_WHAT IS BEING ASKED_. Please, could you print all the lines below exactly, leaving out the pictures?

_MATERIAL PROVIDED_.
▶
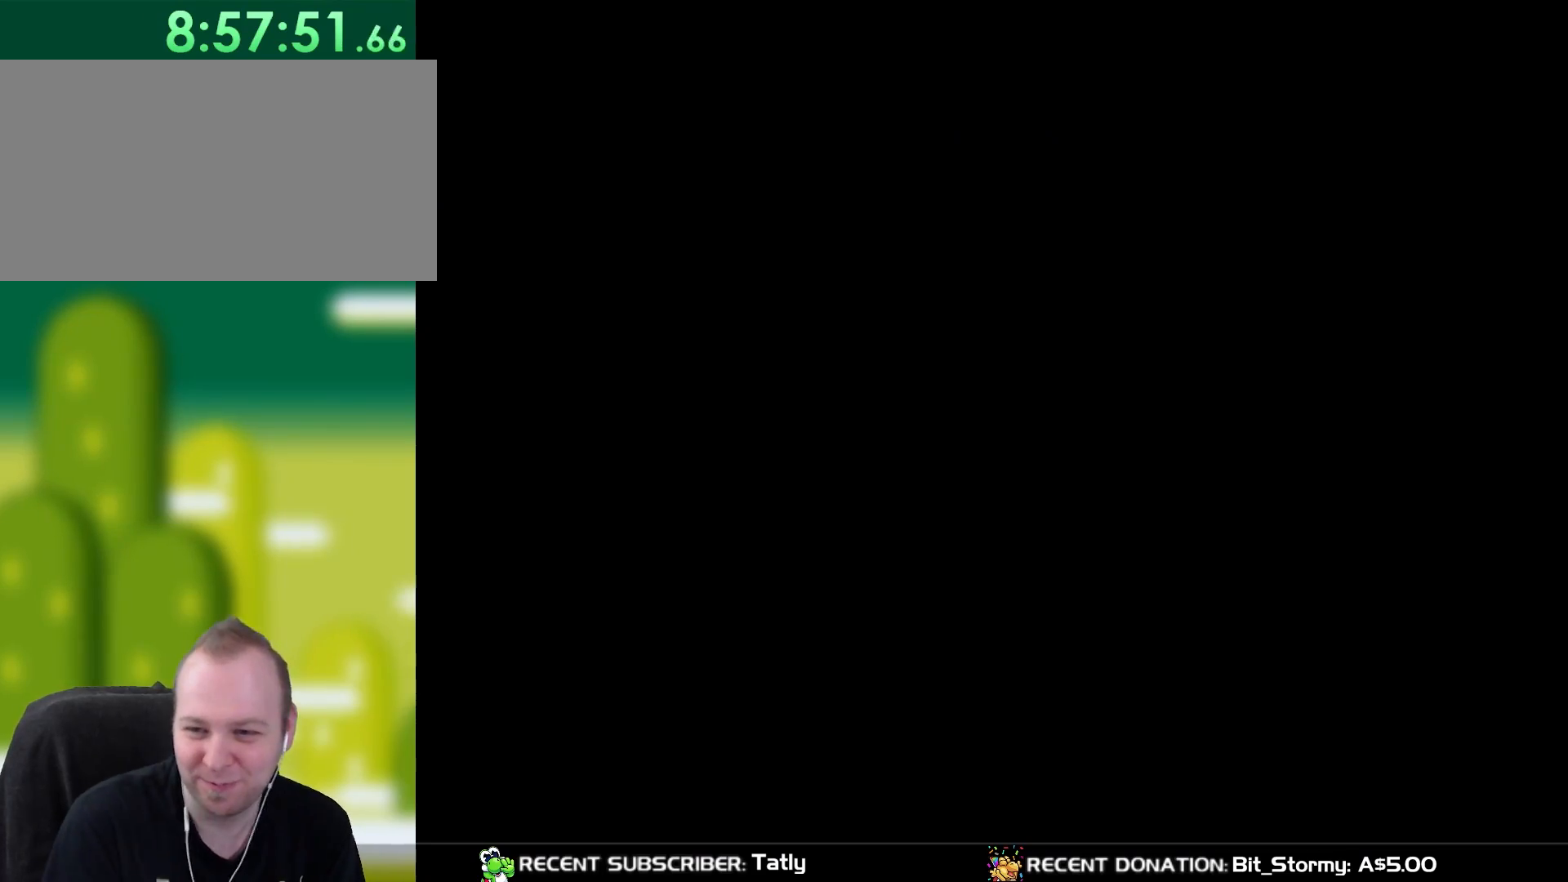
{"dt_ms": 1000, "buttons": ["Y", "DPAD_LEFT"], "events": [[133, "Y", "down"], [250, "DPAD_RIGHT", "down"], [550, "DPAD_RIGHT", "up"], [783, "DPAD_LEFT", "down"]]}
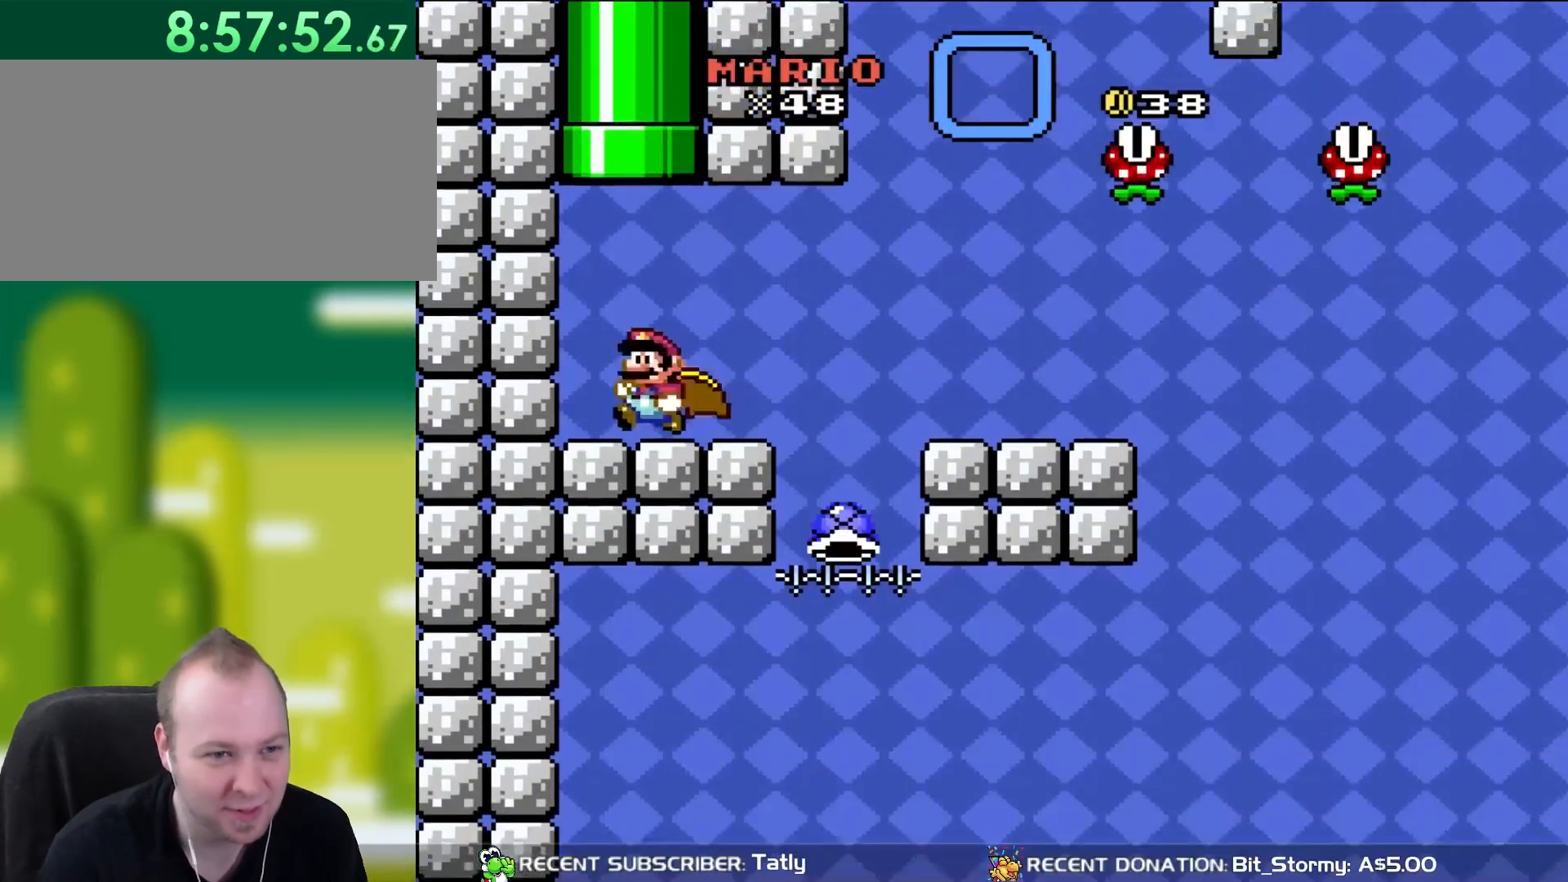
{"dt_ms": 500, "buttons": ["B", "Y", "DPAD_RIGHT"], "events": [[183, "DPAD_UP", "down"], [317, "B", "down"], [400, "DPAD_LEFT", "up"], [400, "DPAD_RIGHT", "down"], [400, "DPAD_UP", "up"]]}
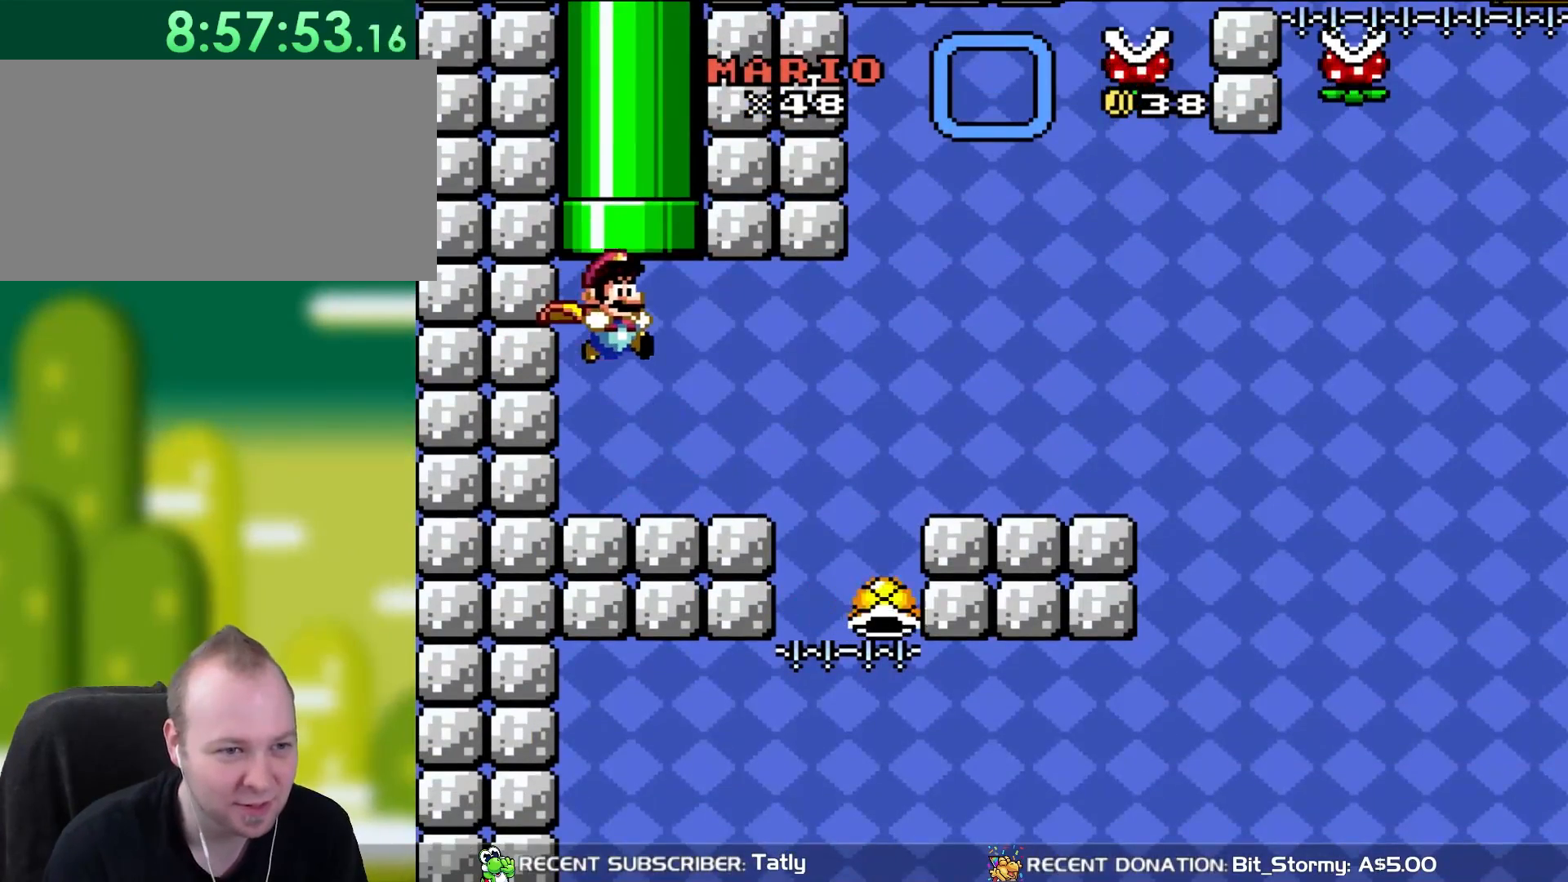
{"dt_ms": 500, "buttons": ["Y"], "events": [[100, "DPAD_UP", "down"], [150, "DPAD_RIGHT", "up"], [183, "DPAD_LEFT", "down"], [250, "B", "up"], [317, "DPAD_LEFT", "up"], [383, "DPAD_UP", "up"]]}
◀
_RESULT OF THE TASK_.
{"dt_ms": 1000, "buttons": ["Y", "DPAD_LEFT"], "events": [[133, "Y", "down"], [250, "DPAD_RIGHT", "down"], [550, "DPAD_RIGHT", "up"], [783, "DPAD_LEFT", "down"]]}
{"dt_ms": 500, "buttons": ["B", "Y", "DPAD_RIGHT"], "events": [[183, "DPAD_UP", "down"], [317, "B", "down"], [400, "DPAD_LEFT", "up"], [400, "DPAD_RIGHT", "down"], [400, "DPAD_UP", "up"]]}
{"dt_ms": 500, "buttons": ["Y"], "events": [[100, "DPAD_UP", "down"], [150, "DPAD_RIGHT", "up"], [183, "DPAD_LEFT", "down"], [250, "B", "up"], [317, "DPAD_LEFT", "up"], [383, "DPAD_UP", "up"]]}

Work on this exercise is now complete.